Music Feature: “This ain’t 90’s revival, it’s earlier, it’s tribal revival”

ratking

Ever since I can remember, and trust me I can’t, I was never a fan of grime or electronic music. Electronic music seems to be generic; just switch pitch and choose your distortion, and you make a standard track. Electronic music also comes in variation where you would hear an abundance of a certain instrument, but it wouldn’t be known as electronic. Dubstep, for example, uses a lot of kicks and snares as well as heavy drops, while trance is more melodic. Grime music usually sounds like a mixture of hip-hop and UK style electronica, which I don’t think I can explain in musical terms. Grime contains a lot of garage music influence as well, with a usage of ambient noise and melodic keys and synths. So I wasn’t completely against it on paper, but when I heard it, I wasn’t caught in a trance.

Two artists who fall into said categories have since caught my attention. These artists are Ratking and Sbtrkt. Ratking brings this grime feel to New York style hip-hop and the vocal palettes switch with cohesiveness. Wiki switches flow multiple times in a song and each time it fits perfectly, while Hak flows with a mid-pitched bass vocal. From an interview on Complex Mag’s website, Sporting Life said that Wiki usually tries to write the illest verse, while Hak is more socially conscious and he uses a lot of wordplay, especially with the line “So you ill like Jill did Jack,” on the track, “*.” In this case, knowing the true reality of the nursery rhyme would add some cohesiveness to it.

Wiki has a high-pitched voice when he raps, which is far from the norm for hip-hop.

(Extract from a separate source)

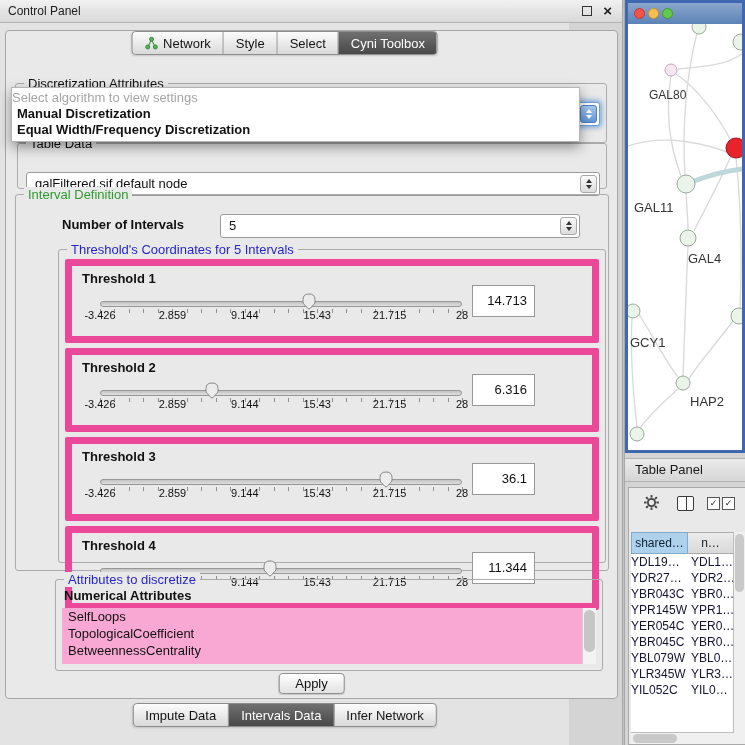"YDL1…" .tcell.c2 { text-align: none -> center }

The beats are layered with a lot of hi-hats and low kicks. These hi-hats come in swift patterns with snares in certain tracks. And the swiftness in the kick’s pitch is ludicrous. These sounds rough, but mastered, which is a contradiction in itself.

Sbtrkt is what I’d call Electronic Soul. Sbtrkt sets the foundation with an instrumental that perfectly flows with the artists featured, but at the same time it sounds like something you wouldn’t hear on the dance floor at a stuffy and boring club, unless they really think, “Living like I do,” works. Sbtrkt uses a lot of synths and his drum patterns show some breakbeat (a different type of trip-hop) influence. There are some hints of dubstep on his debut album, SBTRKT; as well as implementing some futuristic noise in between certain riffs. He has a lot of cacophonous layers that are mastered with a variation of patterns throughout single tracks, like “Go Bang,” or “Ready Set Loop.”